HSBC steps in to save UK arm of failed tech lender Silicon Valley Bank
HSBC has stepped in to buy the UK arm of Silicon Valley Bank, the tech sector lender that was shut down by US regulators at the end of last week.
SVB UK, whose clients include start-ups and venture-backed companies, is a key lender to UK tech and life sciences businesses and has around 3,300 British clients on its books.
Prime Minister Rishi Sunak and Chancellor Jeremy Hunt led talks to save the unit from collapse after a run on its US parent prompted by reported losses led to it being shut down.

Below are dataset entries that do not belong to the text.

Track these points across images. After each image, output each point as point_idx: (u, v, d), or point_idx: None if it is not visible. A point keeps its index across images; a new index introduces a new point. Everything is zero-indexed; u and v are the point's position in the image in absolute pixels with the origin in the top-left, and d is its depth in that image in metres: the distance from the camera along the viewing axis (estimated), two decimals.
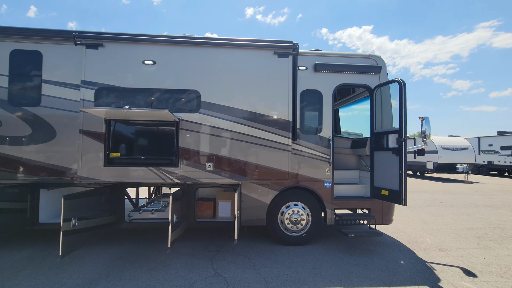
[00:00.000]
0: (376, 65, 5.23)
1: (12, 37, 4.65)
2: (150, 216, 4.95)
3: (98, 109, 3.98)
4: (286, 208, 5.07)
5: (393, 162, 4.59)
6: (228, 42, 4.57)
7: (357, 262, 4.41)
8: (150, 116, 4.19)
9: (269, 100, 4.59)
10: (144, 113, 3.99)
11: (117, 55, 4.39)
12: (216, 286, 3.55)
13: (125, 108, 3.81)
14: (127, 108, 3.85)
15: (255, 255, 4.62)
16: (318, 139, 5.08)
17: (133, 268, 4.05)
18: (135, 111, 3.79)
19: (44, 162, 4.60)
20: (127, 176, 4.37)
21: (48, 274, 3.82)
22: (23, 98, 4.66)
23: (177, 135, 4.41)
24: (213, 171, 4.45)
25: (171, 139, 4.43)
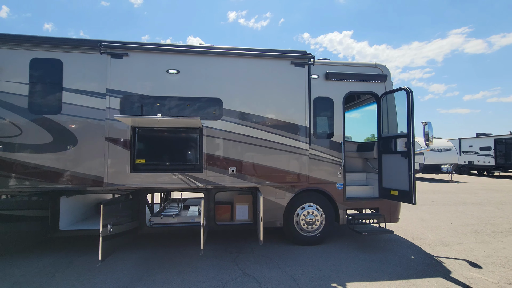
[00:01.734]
0: (382, 74, 5.61)
1: (32, 45, 4.68)
2: (171, 220, 5.06)
3: (132, 118, 4.11)
4: (301, 209, 5.32)
5: (402, 164, 4.94)
6: (248, 52, 4.79)
7: (372, 258, 4.71)
8: (181, 123, 4.35)
9: (287, 107, 4.84)
10: (176, 121, 4.14)
11: (141, 64, 4.52)
12: (249, 285, 3.74)
13: (158, 116, 3.95)
14: (160, 116, 3.99)
15: (275, 255, 4.83)
16: (330, 143, 5.38)
17: (162, 271, 4.17)
18: (168, 119, 3.94)
19: (65, 169, 4.64)
20: (153, 182, 4.49)
21: (80, 280, 3.88)
22: (43, 106, 4.69)
23: (201, 141, 4.58)
24: (236, 176, 4.64)
25: (195, 145, 4.59)
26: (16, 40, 4.66)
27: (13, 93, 4.60)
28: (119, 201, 4.14)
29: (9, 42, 4.63)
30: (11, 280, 3.88)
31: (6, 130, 4.54)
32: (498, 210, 8.88)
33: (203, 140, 4.59)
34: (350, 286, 3.74)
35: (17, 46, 4.65)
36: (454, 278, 3.97)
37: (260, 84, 4.80)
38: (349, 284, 3.78)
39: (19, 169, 4.53)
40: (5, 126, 4.54)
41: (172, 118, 4.05)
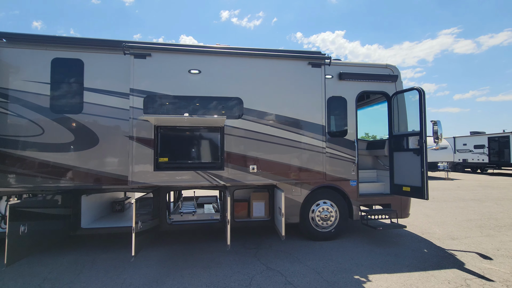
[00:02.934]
0: (393, 74, 5.79)
1: (53, 45, 4.72)
2: (190, 218, 5.15)
3: (161, 117, 4.20)
4: (316, 206, 5.47)
5: (414, 161, 5.13)
6: (267, 53, 4.91)
7: (387, 252, 4.89)
8: (207, 122, 4.45)
9: (305, 106, 4.98)
10: (203, 120, 4.24)
11: (164, 64, 4.60)
12: (275, 279, 3.87)
13: (185, 115, 4.05)
14: (187, 115, 4.09)
15: (293, 250, 4.97)
16: (344, 141, 5.54)
17: (188, 266, 4.27)
18: (195, 118, 4.04)
19: (87, 168, 4.70)
20: (176, 180, 4.58)
21: (108, 276, 3.96)
22: (65, 106, 4.74)
23: (222, 140, 4.68)
24: (256, 173, 4.76)
25: (216, 144, 4.69)
26: (38, 40, 4.69)
27: (35, 93, 4.64)
28: (147, 199, 4.23)
29: (30, 42, 4.66)
30: (41, 277, 3.94)
31: (29, 129, 4.58)
32: (497, 206, 9.19)
33: (224, 138, 4.69)
34: (372, 278, 3.90)
35: (38, 46, 4.69)
36: (468, 269, 4.17)
37: (278, 84, 4.93)
38: (371, 276, 3.94)
39: (42, 168, 4.58)
40: (28, 126, 4.58)
41: (200, 117, 4.15)
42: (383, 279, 3.85)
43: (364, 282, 3.78)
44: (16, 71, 4.62)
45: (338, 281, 3.79)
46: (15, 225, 3.48)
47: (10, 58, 4.61)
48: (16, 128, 4.56)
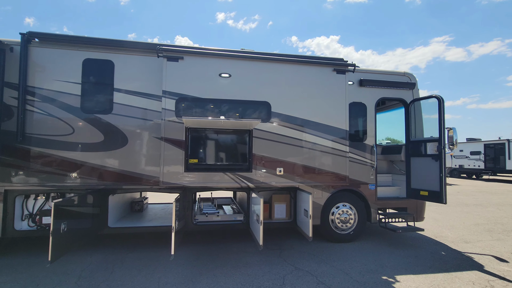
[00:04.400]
0: (411, 82, 5.99)
1: (85, 46, 4.79)
2: (215, 218, 5.24)
3: (198, 119, 4.32)
4: (336, 208, 5.61)
5: (433, 166, 5.31)
6: (295, 58, 5.06)
7: (407, 254, 5.05)
8: (242, 125, 4.56)
9: (330, 111, 5.13)
10: (238, 123, 4.34)
11: (195, 67, 4.70)
12: (306, 279, 3.99)
13: (221, 118, 4.15)
14: (223, 118, 4.20)
15: (316, 251, 5.09)
16: (364, 146, 5.71)
17: (217, 266, 4.36)
18: (231, 121, 4.15)
19: (116, 168, 4.76)
20: (206, 181, 4.67)
21: (142, 274, 4.02)
22: (95, 106, 4.80)
23: (250, 143, 4.80)
24: (283, 176, 4.88)
25: (244, 146, 4.80)
26: (69, 41, 4.75)
27: (66, 93, 4.69)
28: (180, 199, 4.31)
29: (62, 42, 4.72)
30: (75, 275, 3.98)
31: (59, 128, 4.63)
32: (500, 211, 9.46)
33: (252, 141, 4.80)
34: (399, 279, 4.04)
35: (70, 47, 4.75)
36: (488, 271, 4.34)
37: (304, 89, 5.07)
38: (398, 277, 4.08)
39: (71, 167, 4.63)
40: (59, 125, 4.63)
41: (236, 120, 4.26)
42: (410, 280, 4.00)
43: (393, 282, 3.92)
44: (48, 70, 4.67)
45: (368, 282, 3.92)
46: (58, 223, 3.53)
47: (42, 58, 4.66)
48: (47, 127, 4.60)
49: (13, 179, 4.48)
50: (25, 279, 3.83)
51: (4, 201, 4.47)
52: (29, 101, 4.57)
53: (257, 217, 4.35)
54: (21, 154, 4.50)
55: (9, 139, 4.47)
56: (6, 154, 4.46)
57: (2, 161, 4.44)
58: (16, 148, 4.49)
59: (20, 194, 4.60)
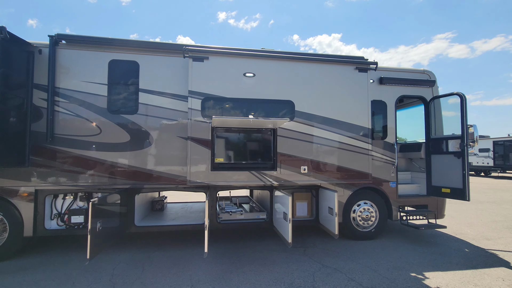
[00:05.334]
0: (430, 79, 5.99)
1: (111, 47, 4.85)
2: (239, 217, 5.29)
3: (227, 118, 4.36)
4: (357, 206, 5.63)
5: (455, 163, 5.31)
6: (318, 57, 5.09)
7: (431, 251, 5.06)
8: (270, 124, 4.59)
9: (352, 109, 5.15)
10: (267, 122, 4.38)
11: (220, 67, 4.74)
12: (336, 276, 4.03)
13: (250, 117, 4.20)
14: (252, 117, 4.24)
15: (339, 249, 5.12)
16: (384, 144, 5.72)
17: (245, 264, 4.41)
18: (260, 120, 4.19)
19: (142, 167, 4.82)
20: (232, 180, 4.72)
21: (173, 272, 4.09)
22: (121, 106, 4.86)
23: (275, 141, 4.83)
24: (307, 174, 4.92)
25: (269, 145, 4.84)
26: (96, 42, 4.81)
27: (93, 93, 4.76)
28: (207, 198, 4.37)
29: (88, 44, 4.78)
30: (107, 273, 4.05)
31: (87, 129, 4.70)
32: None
33: (276, 140, 4.84)
34: (428, 275, 4.06)
35: (96, 48, 4.81)
36: None
37: (327, 87, 5.09)
38: (426, 274, 4.10)
39: (99, 167, 4.70)
40: (86, 125, 4.70)
41: (265, 119, 4.30)
42: (439, 277, 4.02)
43: (422, 279, 3.94)
44: (75, 72, 4.74)
45: (397, 278, 3.95)
46: (94, 222, 3.60)
47: (69, 59, 4.73)
48: (75, 128, 4.67)
49: (43, 179, 4.56)
50: (60, 277, 3.91)
51: (35, 201, 4.56)
52: (58, 102, 4.65)
53: (285, 215, 4.39)
54: (51, 154, 4.58)
55: (39, 140, 4.55)
56: (36, 155, 4.55)
57: (33, 162, 4.52)
58: (46, 148, 4.57)
59: (49, 194, 4.68)
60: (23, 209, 4.51)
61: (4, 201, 4.47)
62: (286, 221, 4.27)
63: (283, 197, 4.46)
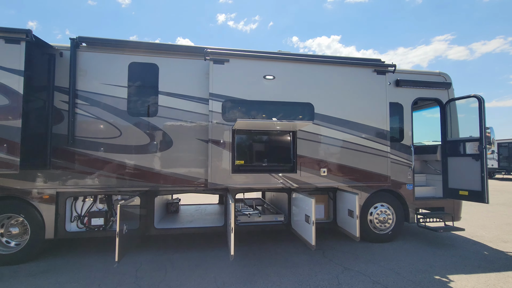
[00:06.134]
0: (446, 82, 6.00)
1: (131, 50, 4.86)
2: (256, 219, 5.28)
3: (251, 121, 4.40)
4: (374, 208, 5.62)
5: (473, 166, 5.31)
6: (337, 60, 5.11)
7: (450, 254, 5.05)
8: (293, 126, 4.60)
9: (371, 112, 5.16)
10: (290, 124, 4.38)
11: (241, 70, 4.76)
12: (360, 278, 4.02)
13: (274, 120, 4.20)
14: (275, 119, 4.25)
15: (358, 251, 5.11)
16: (401, 146, 5.72)
17: (267, 266, 4.40)
18: (284, 122, 4.20)
19: (162, 169, 4.81)
20: (252, 182, 4.72)
21: (197, 274, 4.08)
22: (140, 109, 4.87)
23: (295, 144, 4.84)
24: (326, 176, 4.92)
25: (289, 147, 4.85)
26: (116, 45, 4.83)
27: (113, 96, 4.76)
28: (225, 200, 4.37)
29: (109, 46, 4.80)
30: (131, 275, 4.05)
31: (107, 131, 4.70)
32: None
33: (296, 142, 4.85)
34: (452, 278, 4.05)
35: (116, 51, 4.82)
36: None
37: (346, 90, 5.11)
38: (450, 276, 4.09)
39: (119, 169, 4.70)
40: (106, 128, 4.70)
41: (289, 121, 4.31)
42: (464, 279, 4.01)
43: (447, 282, 3.93)
44: (95, 74, 4.75)
45: (421, 281, 3.94)
46: (121, 224, 3.60)
47: (89, 62, 4.74)
48: (95, 130, 4.68)
49: (64, 182, 4.57)
50: (84, 279, 3.91)
51: (56, 203, 4.56)
52: (78, 104, 4.66)
53: (307, 217, 4.38)
54: (72, 156, 4.59)
55: (60, 142, 4.56)
56: (58, 157, 4.55)
57: (54, 164, 4.53)
58: (67, 151, 4.58)
59: (70, 196, 4.68)
60: (45, 212, 4.51)
61: (25, 203, 4.47)
62: (309, 224, 4.27)
63: (305, 199, 4.46)
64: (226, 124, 4.64)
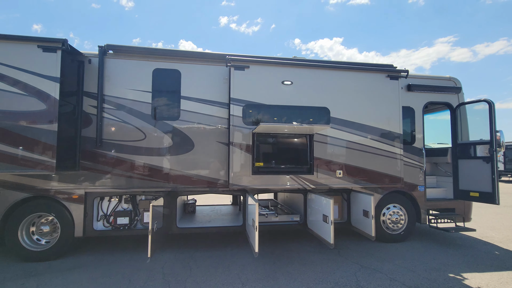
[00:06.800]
0: (456, 86, 6.17)
1: (155, 57, 5.09)
2: (274, 219, 5.47)
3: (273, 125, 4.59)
4: (386, 209, 5.80)
5: (484, 168, 5.47)
6: (351, 66, 5.31)
7: (462, 253, 5.21)
8: (312, 130, 4.83)
9: (384, 115, 5.35)
10: (310, 128, 4.59)
11: (260, 75, 4.98)
12: (377, 276, 4.19)
13: (294, 124, 4.41)
14: (296, 123, 4.45)
15: (372, 251, 5.28)
16: (413, 149, 5.90)
17: (286, 264, 4.58)
18: (305, 126, 4.41)
19: (184, 171, 5.03)
20: (271, 183, 4.93)
21: (220, 271, 4.27)
22: (164, 113, 5.09)
23: (311, 146, 5.04)
24: (342, 178, 5.11)
25: (306, 150, 5.05)
26: (141, 52, 5.07)
27: (138, 101, 4.99)
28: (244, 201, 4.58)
29: (134, 53, 5.04)
30: (157, 271, 4.26)
31: (133, 134, 4.93)
32: None
33: (313, 145, 5.04)
34: (466, 276, 4.22)
35: (141, 58, 5.06)
36: None
37: (360, 94, 5.30)
38: (464, 274, 4.26)
39: (144, 171, 4.91)
40: (132, 131, 4.93)
41: (309, 125, 4.51)
42: (478, 277, 4.17)
43: (461, 279, 4.10)
44: (121, 80, 4.98)
45: (437, 279, 4.11)
46: (154, 222, 3.82)
47: (116, 68, 4.98)
48: (121, 133, 4.91)
49: (92, 182, 4.79)
50: (115, 275, 4.12)
51: (85, 203, 4.78)
52: (106, 109, 4.89)
53: (325, 217, 4.57)
54: (99, 158, 4.82)
55: (88, 145, 4.79)
56: (86, 159, 4.78)
57: (83, 165, 4.76)
58: (95, 153, 4.81)
59: (97, 196, 4.91)
60: (74, 211, 4.74)
61: (56, 203, 4.70)
62: (328, 223, 4.46)
63: (324, 200, 4.64)
64: (246, 127, 4.85)
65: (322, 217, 4.72)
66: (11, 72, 4.09)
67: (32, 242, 4.71)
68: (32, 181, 4.66)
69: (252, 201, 4.25)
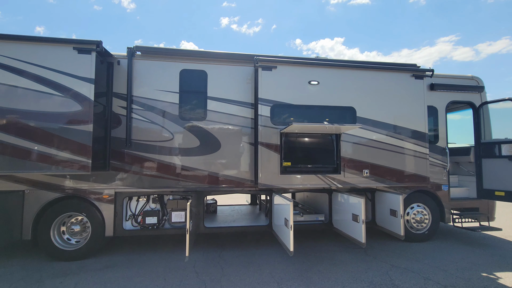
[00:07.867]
0: (479, 85, 6.16)
1: (181, 58, 5.14)
2: (299, 219, 5.49)
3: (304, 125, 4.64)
4: (410, 209, 5.79)
5: (510, 167, 5.45)
6: (377, 66, 5.33)
7: (490, 253, 5.19)
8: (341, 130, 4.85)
9: (409, 115, 5.35)
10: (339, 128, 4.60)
11: (287, 76, 5.00)
12: (410, 275, 4.19)
13: (325, 124, 4.43)
14: (326, 123, 4.47)
15: (398, 250, 5.28)
16: (436, 148, 5.90)
17: (315, 264, 4.59)
18: (336, 126, 4.42)
19: (211, 171, 5.06)
20: (299, 183, 4.94)
21: (252, 270, 4.30)
22: (191, 113, 5.13)
23: (338, 146, 5.05)
24: (368, 177, 5.11)
25: (333, 150, 5.06)
26: (168, 53, 5.11)
27: (166, 101, 5.03)
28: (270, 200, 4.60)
29: (161, 55, 5.08)
30: (190, 270, 4.29)
31: (161, 135, 4.97)
32: None
33: (340, 144, 5.06)
34: (499, 275, 4.21)
35: (168, 59, 5.10)
36: None
37: (385, 94, 5.31)
38: (497, 274, 4.25)
39: (172, 171, 4.95)
40: (160, 131, 4.97)
41: (340, 125, 4.53)
42: (511, 277, 4.16)
43: (496, 279, 4.09)
44: (149, 81, 5.02)
45: (471, 278, 4.10)
46: (190, 222, 3.85)
47: (144, 69, 5.02)
48: (150, 134, 4.95)
49: (122, 182, 4.84)
50: (149, 273, 4.16)
51: (115, 203, 4.83)
52: (134, 109, 4.94)
53: (355, 216, 4.58)
54: (129, 159, 4.86)
55: (118, 145, 4.84)
56: (116, 159, 4.83)
57: (113, 166, 4.81)
58: (124, 153, 4.85)
59: (127, 196, 4.95)
60: (105, 211, 4.78)
61: (87, 202, 4.75)
62: (358, 223, 4.47)
63: (354, 199, 4.66)
64: (274, 127, 4.88)
65: (351, 216, 4.73)
66: (48, 74, 4.15)
67: (63, 241, 4.76)
68: (63, 181, 4.72)
69: (285, 201, 4.27)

HSBC has taken over the UK business with immediate effect, taking responsibility for its £5.5bn loan book and £6.7bn of deposits.
HSBC chief executive Noel Quinn said the acquisition makes “excellent strategic sense for our business in the UK”, adding that it will strengthen the bank's commercial banking franchise and enhance its ability to “serve innovative and fast-growing firms, including in the technology and life-science sectors”.
“We welcome SVB UK’s customers to HSBC and look forward to helping them grow in the UK and around the world,” he said.
“SVB UK customers can continue to bank as usual, safe in the knowledge that their deposits are backed by the strength, safety and security of HSBC.”
Though both the Treasury and Bank of England were involved in securing the transaction, no taxpayer money was involved in the deal, which is understood to have been sealed for a token £1.
Hunt said the government had stepped in to help facilitate the deal to “look after our tech sector”, which is “of huge importance to the British economy, supporting hundreds of thousands of jobs”.
He said the deal “ensures customer deposits are protected and [that clients] can bank as normal, with no taxpayer support”.
“I am pleased we have reached a resolution in such short order,” he added.
Founded in 1983 by former Bank of America managers, Silicon Valley Bank’s focus had always been on lending to start-up technology companies.
It ran into trouble after higher interest rates made it harder for clients to raise money through private fundraisings or share sales, leading many to withdraw their deposits.
The bank began selling assets to try to keep up with the withdrawals but was unable to raise enough money to plug that gap and was placed into receivership by the California Department of Financial Protection and Innovation.